Annamarie Jagose, Orgasmology (2013)

Nov 2013

6th November

[S]hould we only ever play great music? There is a lot of good music that is also very interesting

Sakari Oramo, interview with Jonathan Lennie, in programme for BBC Symphony Orchestra concert at the Barbican, 2 Nov 2013

13th November

I am inclined to write a Hymn to Middle Age, valuing the companions of my maturity, their austerities and astringencies; their palate for life; their subtle understanding of what need not be said and of what can be taken for granted; varied by their sudden agreeable frankness, so far removed from the mere juvenile crudity of blurting out the truth; their taste, mellow, fastidious, that has learnt by experiences, good and bad.

G B Stern, Monogram (1936)

20th November

Good cooking is a form of benevolence. Molly gladly sacrificed a fine afternoon to give pleasure by a cake at tea-time. She would lay her afternoon and fresh air on the table with the cake and be rewarded by the glow of pleasure she felt when they enjoyed it.

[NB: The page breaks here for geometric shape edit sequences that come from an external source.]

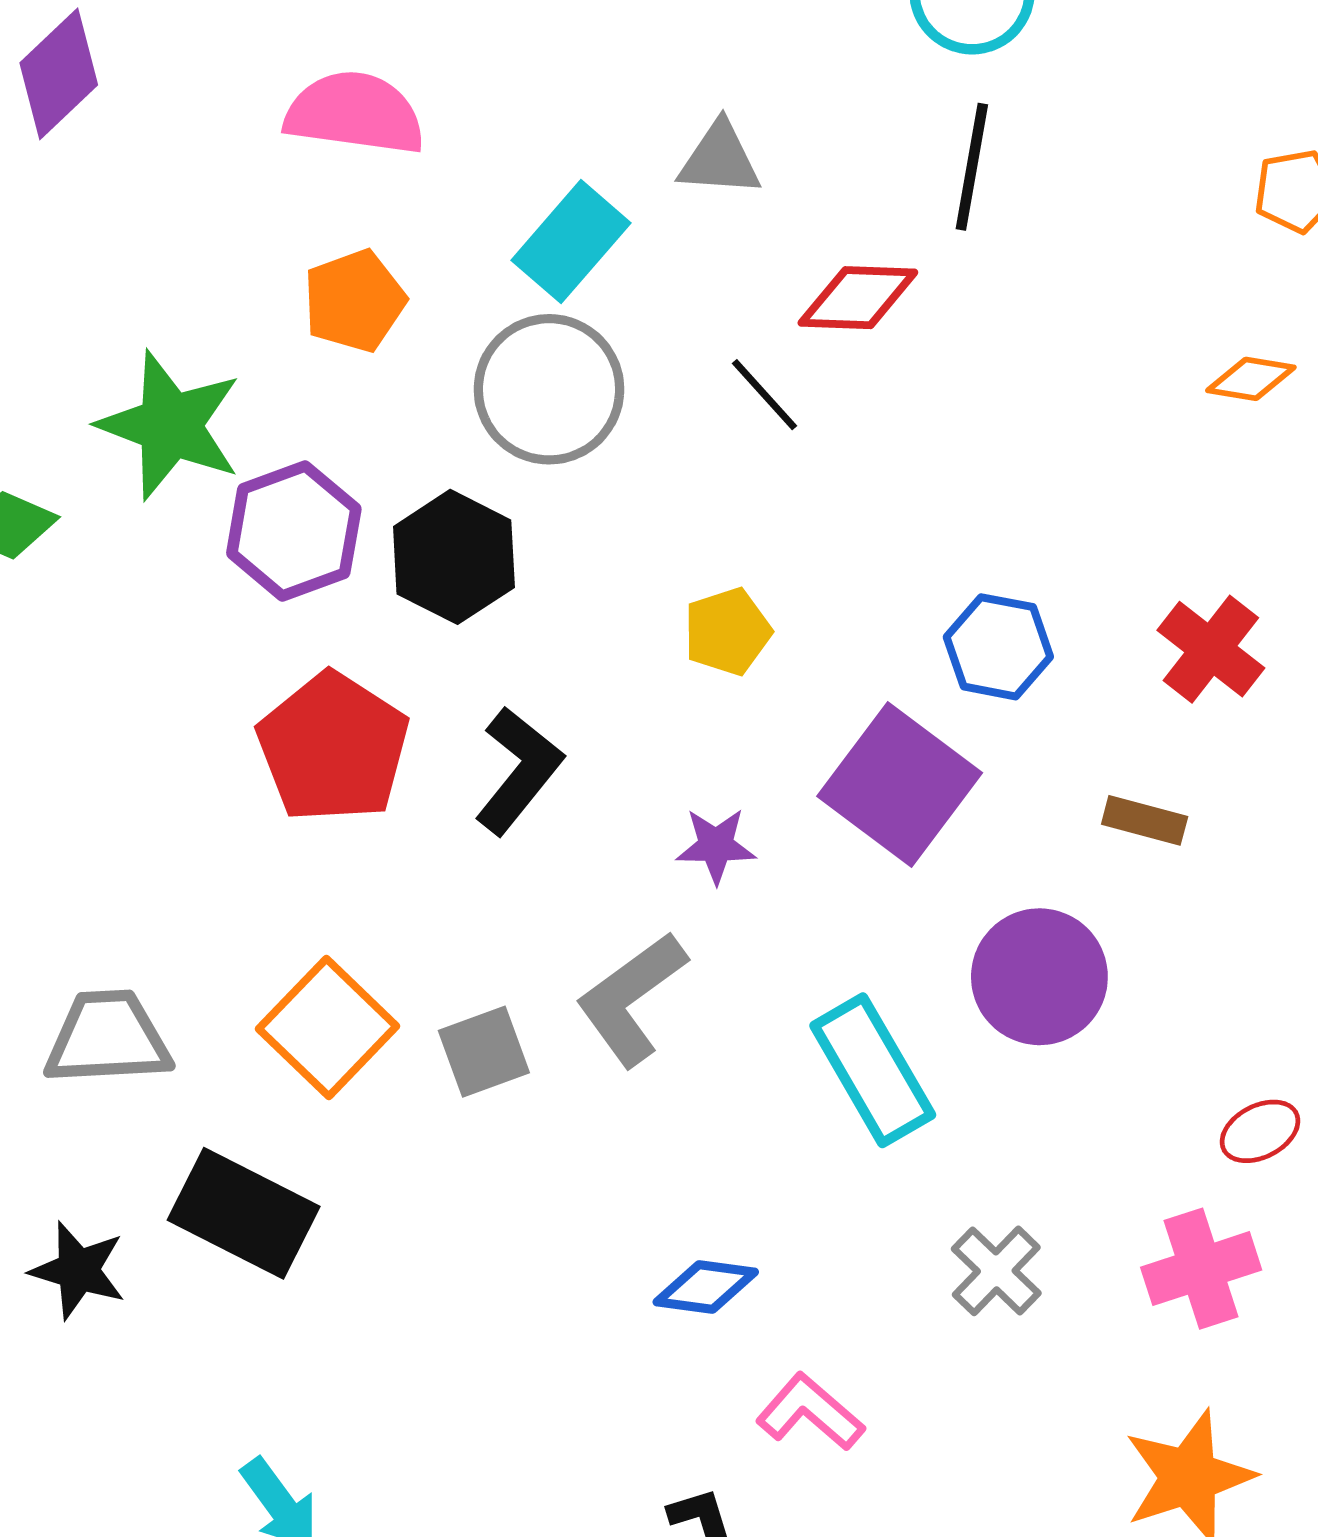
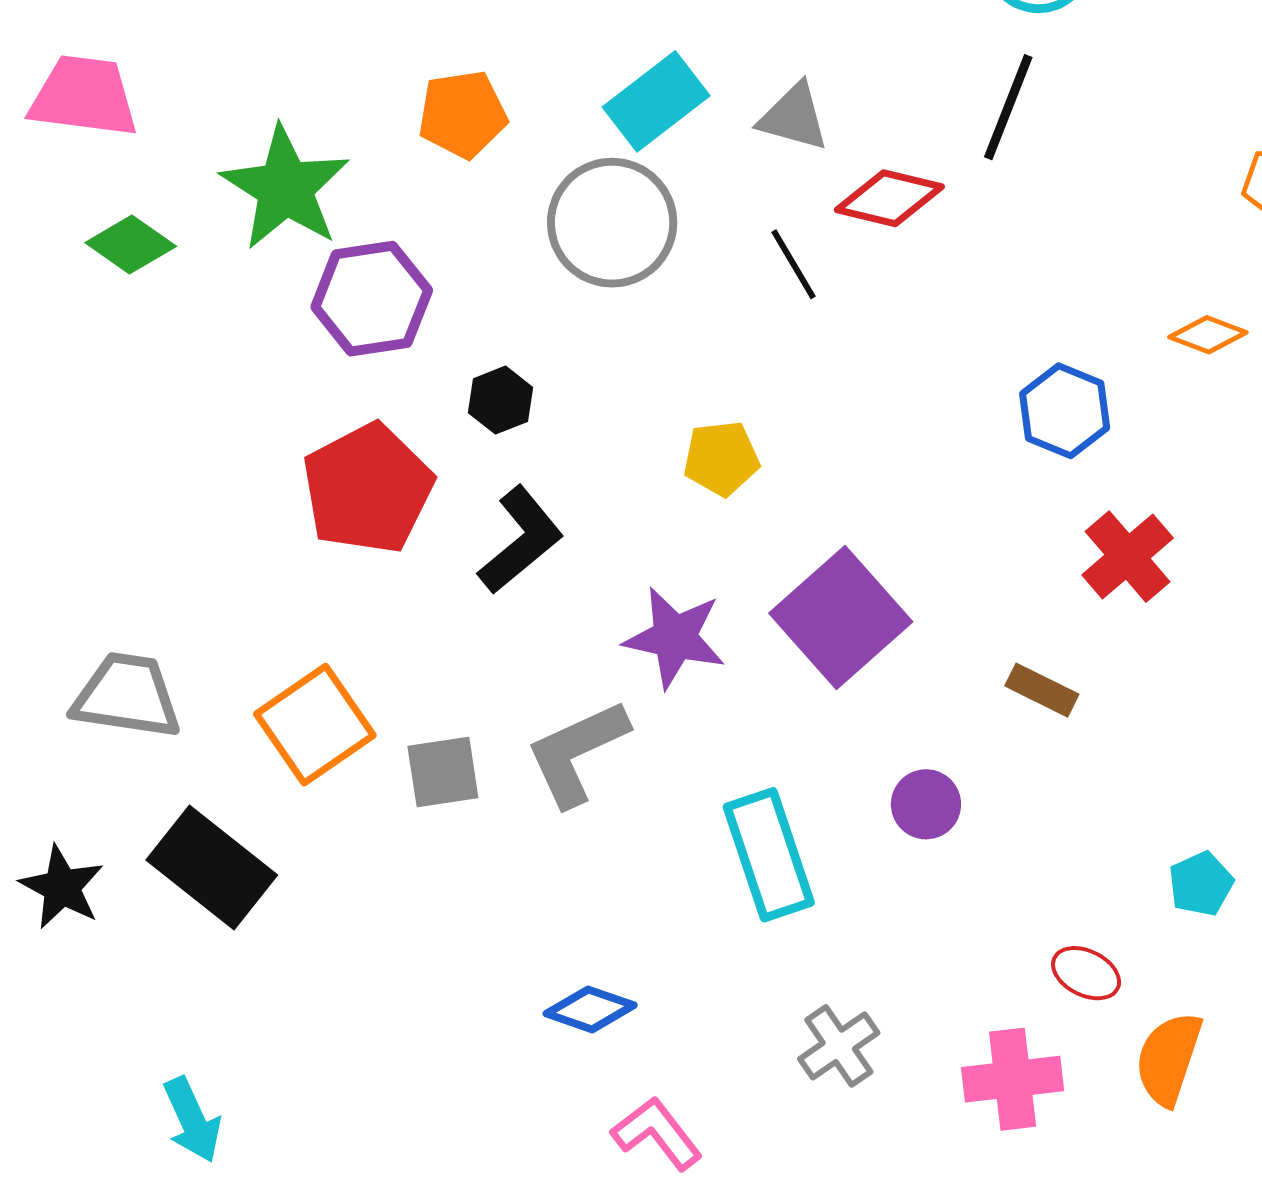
gray triangle: (720, 159) -> (794, 117), moved
black hexagon: (454, 557) -> (501, 400), moved, size x0.6
blue hexagon: (998, 647) -> (1065, 411), moved
purple star: (716, 846) -> (675, 638), size x1.5
purple circle: (1039, 977) -> (926, 804), size x0.6
red ellipse: (1260, 1131) -> (1086, 973), turned 42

Dorothy Whipple, Because of the Lockwoods (1949)

27th November

[T]here could be no end to this, not a proper end with catharsis and resolution. Because there would be neither a single evildoer to case out of the community nor a moment of realization to draw us together, because there would be no shape or sense but only but only the ongoing confusion of our lives.

Maggie Helwig, Girls Fall Down (2008)

Dec 2013

4th December

She found it inconvenient that these people seemed to have at least three genders, though not as inconvenient as dealing with people from Dekker's Star who measured gender on an incremental scale including imaginary numbers.

Ankaret Wells, Heavy Ice: A Requite novel (2013)

11th December

I don’t really think there is one answer, so I never went looking for it. My impulse is less questing and more playful. I like trying on ideas and ways of life and religious approaches.

Ursula Le Guin, The Paris Review Interviews: The Art of Fiction No. 221 (2013)

18th December

Christmas is near. The shop windows, too, are piled with that diversity of obscene knick-knacks which nothing but the spirit of universal goodwill could surely tolerate... an orgy of the superfluous.